Comprehensive Architecture and Deployment Guide for Jaeger via Docker

Distributed tracing is a critical requirement for modern microservices architectures, where a single user request may traverse dozens of independent services. Jaeger provides the necessary observability to track these requests. Deploying Jaeger through Docker allows for rapid prototyping, seamless scaling, and consistent environments across development and production. This guide explores the exhaustive details of Jaeger's Docker-based deployment, ranging from the all-in-one convenience image to the specialized components of a production-grade distributed system, and the transition toward the OpenTelemetry-based V2 architecture.

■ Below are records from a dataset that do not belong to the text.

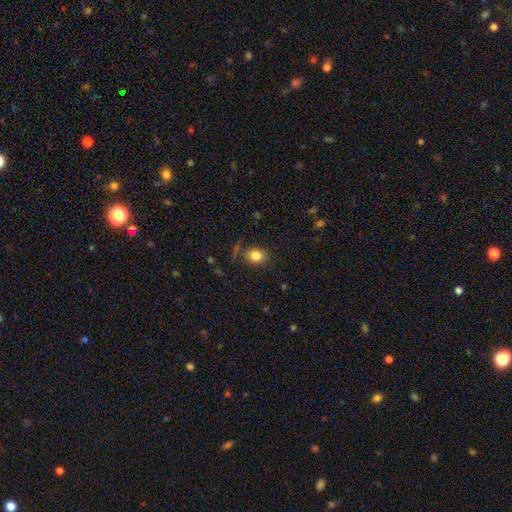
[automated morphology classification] smooth-or-featured: smooth: 83% | star or artifact: 10% | featured or disk: 6%
  how-rounded: round: 55% | in between: 44% | cigar-shaped: 1%
  merging: none: 79% | minor disturbance: 13% | major disturbance: 5% | merger: 3%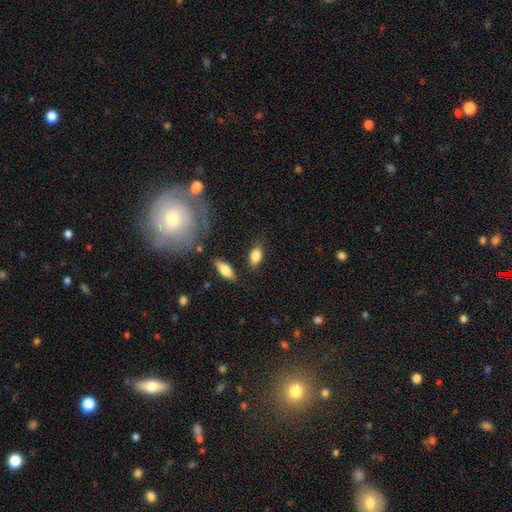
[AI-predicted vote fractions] Q: Smooth or featured?
A: smooth (83%); runner-up: featured or disk (10%)
Q: How rounded?
A: in between (88%); runner-up: round (6%)
Q: Merging?
A: none (77%); runner-up: minor disturbance (14%)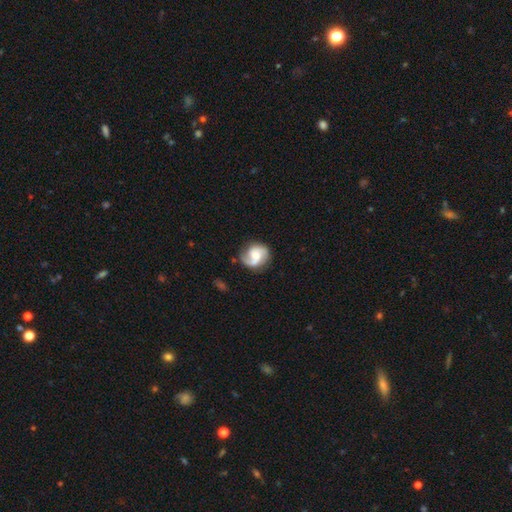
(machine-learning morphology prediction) smooth_or_featured: featured or disk (p=0.77) [alt: smooth p=0.17]
disk_edge_on: no (p=0.98) [alt: yes p=0.02]
bar: no (p=0.52) [alt: weak p=0.39]
has_spiral_arms: yes (p=0.96) [alt: no p=0.04]
spiral_winding: medium (p=0.46) [alt: loose p=0.28]
spiral_arm_count: 2 (p=0.77) [alt: 1 p=0.14]
bulge_size: moderate (p=0.46) [alt: small p=0.33]
merging: none (p=0.74) [alt: minor disturbance p=0.17]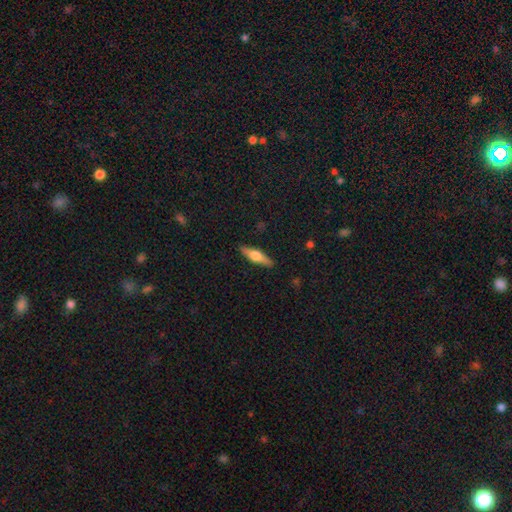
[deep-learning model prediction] A featured or disk galaxy (52%) viewed edge-on (94%). Merging: none (90%).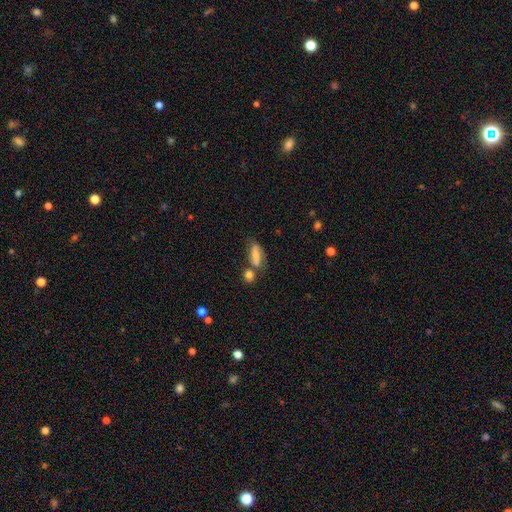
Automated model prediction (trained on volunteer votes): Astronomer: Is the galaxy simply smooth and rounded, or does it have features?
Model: smooth — 60%.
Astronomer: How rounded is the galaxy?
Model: in between — 64%.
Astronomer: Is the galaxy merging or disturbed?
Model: none — 51%.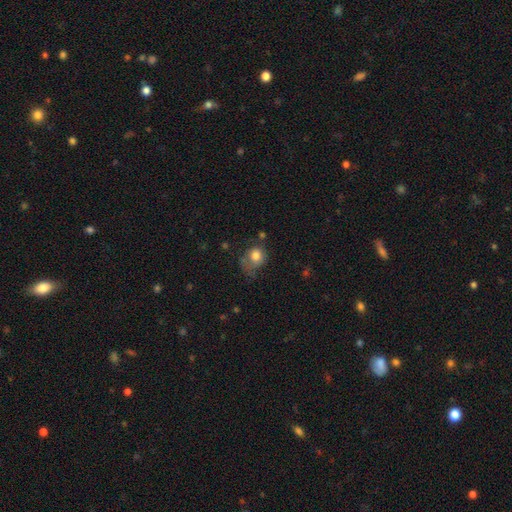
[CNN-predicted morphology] smooth 77%, featured or disk 13%, star or artifact 9%. Down the decision tree: how rounded — round (63%); merging — none (37%).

The Jaeger All-In-One Deployment Model

The all-in-one image is the primary entry point for developers and system administrators who need to evaluate distributed tracing without the complexity of managing multiple containers. This image is a consolidated binary that encompasses the three primary backend components: the Jaeger UI, the jaeger-collector, and the jaeger-query service.

To provide immediate utility, the all-in-one image includes an in-memory storage component. This means that the data is not persisted to a disk; if the container is restarted, all captured traces are wiped. This design is intended for local development, CI/CD testing, and demonstration purposes, removing the need to configure an external database like Elasticsearch or Cassandra.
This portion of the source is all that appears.